En décidant de fermer la porte aux imams envoyés par des pays tiers pour officier dans des mosquées en France, un important pas a-t-il été accompli dans le cadre de la concrétisation de «l'Islam de France» ou tout simplement un coup d'épée dans l'eau ? Le ministre français de l'Intérieur Gérald Darmanin a annoncé le vendredi 29 décembre, à travers une missive envoyée aux pays concernés, qui ont des communautés musulmanes en France, dont l'Algérie, la fin des «imams détachés» à partir de janvier 2024. Pour rappel, la décision a été prise en 2020, avec un préavis de trois ans, qui arrive à terme en ce début d'année 2024.

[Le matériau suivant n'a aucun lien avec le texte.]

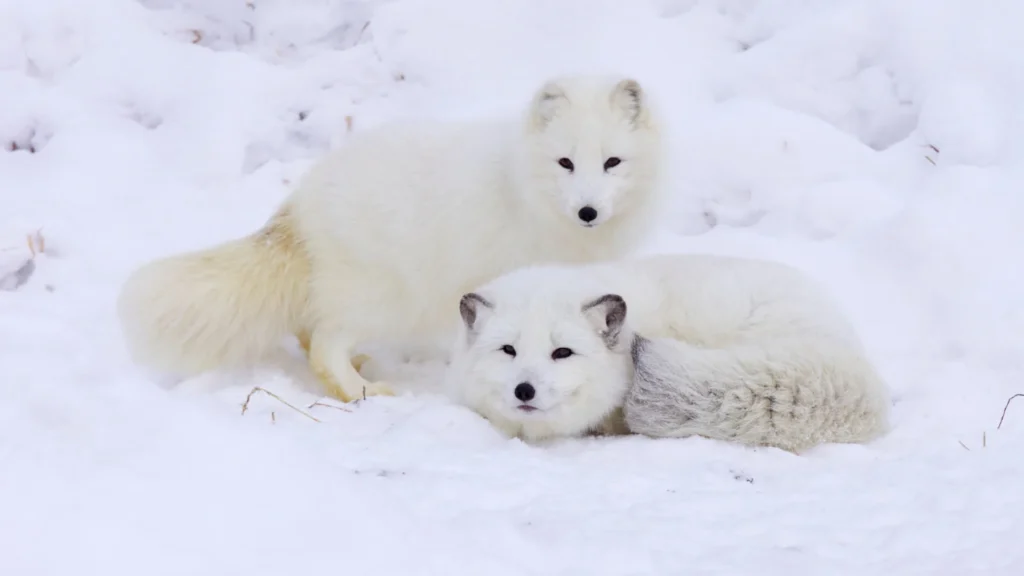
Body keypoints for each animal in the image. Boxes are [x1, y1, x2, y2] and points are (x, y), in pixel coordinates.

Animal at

La France cherche à se prémunir contre l'influence d'imams détachés par des pays étrangers, recevant leurs salaires de fonctionnaires de pays étrangers et officiant dans des mosquées en France qui accueillent des fidèles issus de l'émigration et des Français de confession musulmane. Les autorités françaises parlent d'ingérence politique et théologique, et ont dans ce sens lancé un programme de formation d'imams en France pour combler localement le besoin en imams. On ne sait pas combien d'imams ont été formés durant ces trois dernières années en France, ni si leur nombre arriverait vraiment à occuper toutes les tribunes des mosquées en France, mais le fil a été coupé entre les imams détachés qui se trouvent encore en France et leurs tutelles. Car, les imams détachés qui n'auront pas quitté le territoire français à la date du 1er avril 2024 devront changer de statut. Est-ce que cela signifie que la France cherche à garder quand même une partie de ces imams détachés sur son sol sous un «autre statut» ?

Pour le ministère français de l'Intérieur, l'essentiel est de s'assurer qu'aucun d'entre eux ne percevrait son salaire par un pays étranger. C'est ce qui dérange les autorités françaises, plus que la crainte de propagation par ces imams détachés d'un discours religieux radical, ou «séparatiste», selon l'expression du président français. D'ailleurs, aucun d'entre eux n'a jamais été inquiété sur ce plan. Les autorités françaises savent bien que la radicalisation et le discours séparatiste poussent au niveau des cités périphériques voire d'un profond malaise social né d'une discrimination ressentie par les habitants et exploitée par les prêcheurs en eau trouble.